Siamo qui, ora, in un’epoca dove possiamo giocare a trasformare i maschi in femmine, possiamo interrompere la crescita, possiamo trapiantare mani, occhi, fegati e cuori ma no, non possiamo impegnarci a trovare una sistemazione adatta per tenere una figlia con una grave patologia in casa e portarla in giro anche quando cresce? Finiamo sul web, su una rivista, leggiamo di Ashley e ci torna la speranza.

Cari genitori eroici che avete accolto e curato e provate affetto sincero per questa figlia, vi faccio una domanda: ma eravate davvero così sicuri che quella di toglierle l’utero perché non avesse gravidanze in caso di abusi, oltre il fastidio delle mestruazioni , e di bloccarle la crescita perchè poteste portarla ancora agevolmente in giro fosse l’unica soluzione?

Perché dovrebbe subire abusi? Vi prego, non mi ci fate pensare più di una volta oggi. Lo so che succedono cose orribili. Soprattutto sui più indifesi. Lo so già.

Perché  allora non avete pensato di irrobustire i vostri corpi anziché mortificare il suo? Perché non avete pensato ad auto gigantesche (io ho uno Scudo Fiat passo lungo nove posti, per esempio)? Sedute in materiali anallergici, poltrone semoventi, amache, seggiolini, paracaduti, qualcosa per Charlie con il suo corpo di ragazza e magari di donna?

Capisco lo strazio di sentirsi così indispensabili per questa figli e nel contempo così fragili. Capisco.

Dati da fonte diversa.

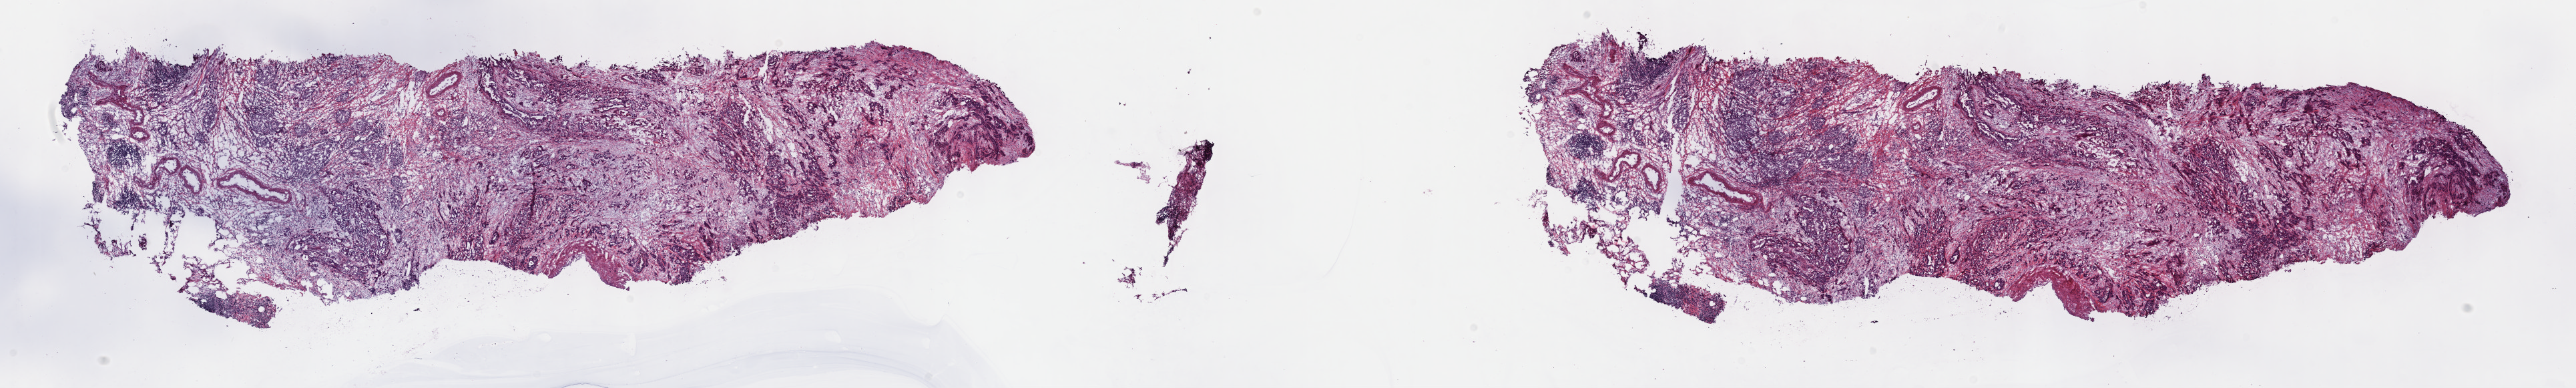
Whole-slide histology image, H&E-stained — whole scanned area (about 31.2 x 4.7 mm) shown as a low-resolution overview. Frozen section from the top of the tissue portion. Pancreas, primary tumour sample. Patient: female, age at initial diagnosis 80 years. Histologic grade: G3 (poorly differentiated). Composition of this section per pathologist review: tumour cells 27%, tumour nuclei 70%, normal cells 10%, stromal cells 58%, necrosis 5%. Infiltration values recorded for this section: lymphocyte infiltration 25%, monocyte infiltration 1%, neutrophil infiltration 1%.
* AJCC pathologic stage: IIB (7th edition)
* lymph nodes positive (case pathology): 2 of 23 examined
* pathologic diagnosis: Infiltrating duct carcinoma, NOS (head of pancreas)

Avreste dovuto telefonare  a qualcuno. A qualche amico. A qualche sconosciuto. A chi cura bambini pluriminorati all’Istituto Serafico di Assisi per esempio. Perché no? Dalla nuova Zelanda si arriva anche in Umbria. Siete stati in Corea del sud, cambiando qualche fuso orario ci sareste arrivati.

Potevate telefonare a me.

Vi avrei ricordato che si può morire anche inciampando nei propri lacci e battendo il muso a terra. Si può morire d’infarto. Si può cadere con gli sci. Si può avere un’emorragia interna. Potete morire in ogni istante, voi genitori. E anche di lei, oltre  quello che vi suggeriscono le statistiche, non potete sapere molto. Quanto vivrà? Come?

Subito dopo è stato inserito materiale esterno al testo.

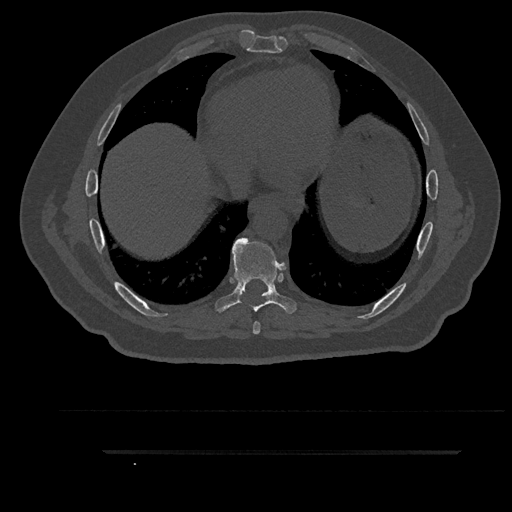
CT including the spine, one axial slice. Slice 481 of 797 in the series (ordered by position). Reconstruction kernel Br40s/3. 120 kVp. Bone window (W 1800 / L 400 HU). 0.5 mm slice thickness. 512 × 512 image matrix. Patient: male, 63 years. Case-level facts recorded for this patient, not image findings: primary cancer: renal; vertebrae with lytic lesions (as recorded): T8.
Annotated regions visible in this slice (semi-automatic segmentation, software-assisted and operator-edited):
- T7 vertebra: box from (x=253, y=321) to (x=260, y=334) px
- T8 vertebra: (x=215, y=238)–(x=297, y=315)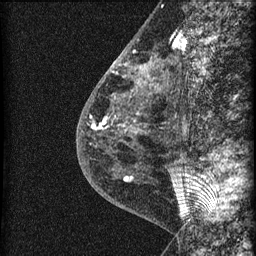
Breast MRI (dynamic contrast-enhanced), one sagittal slice. Slice 23 of 60 in the series (ordered by position). Dynamic contrast-enhanced series, image 2 of 3 at this slice position (ordered by acquisition). 1.5 T. TE 4.2 ms, TR 22.7 ms. 256 × 256 image matrix, field of view 180 × 180 mm. Female patient, age 48 years. Case-level facts recorded for this patient, not image findings: setting: breast cancer imaged before/during neoadjuvant chemotherapy; receptor status: triple-negative.
Annotated regions visible in this slice (semi-automatic segmentation, software-assisted and operator-edited):
- analysis volume of interest (the breast-tissue region the enhancement analysis was run in; not a lesion): box from (x=115, y=34) to (x=169, y=162) px
- tumour enhancement mask (voxels above the 90 % enhancement threshold inside the analysis volume of interest): (x=140, y=63)–(x=152, y=73)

Non è che nella concitazione del voler rimediare alla grande disgrazia che via ha colpiti vi sarete scordati la domanda più importante?

Perché?

Per chi?

Se faremo in modo di saccheggiare i tesori celesti e rapineremo per noi un brandello di misericordia finiremo in Cielo e là avremo tutto il tempo di ringraziare questi bambini. Che ci hanno salvati.

(articolo già pubblicato per La Croce quotidiano)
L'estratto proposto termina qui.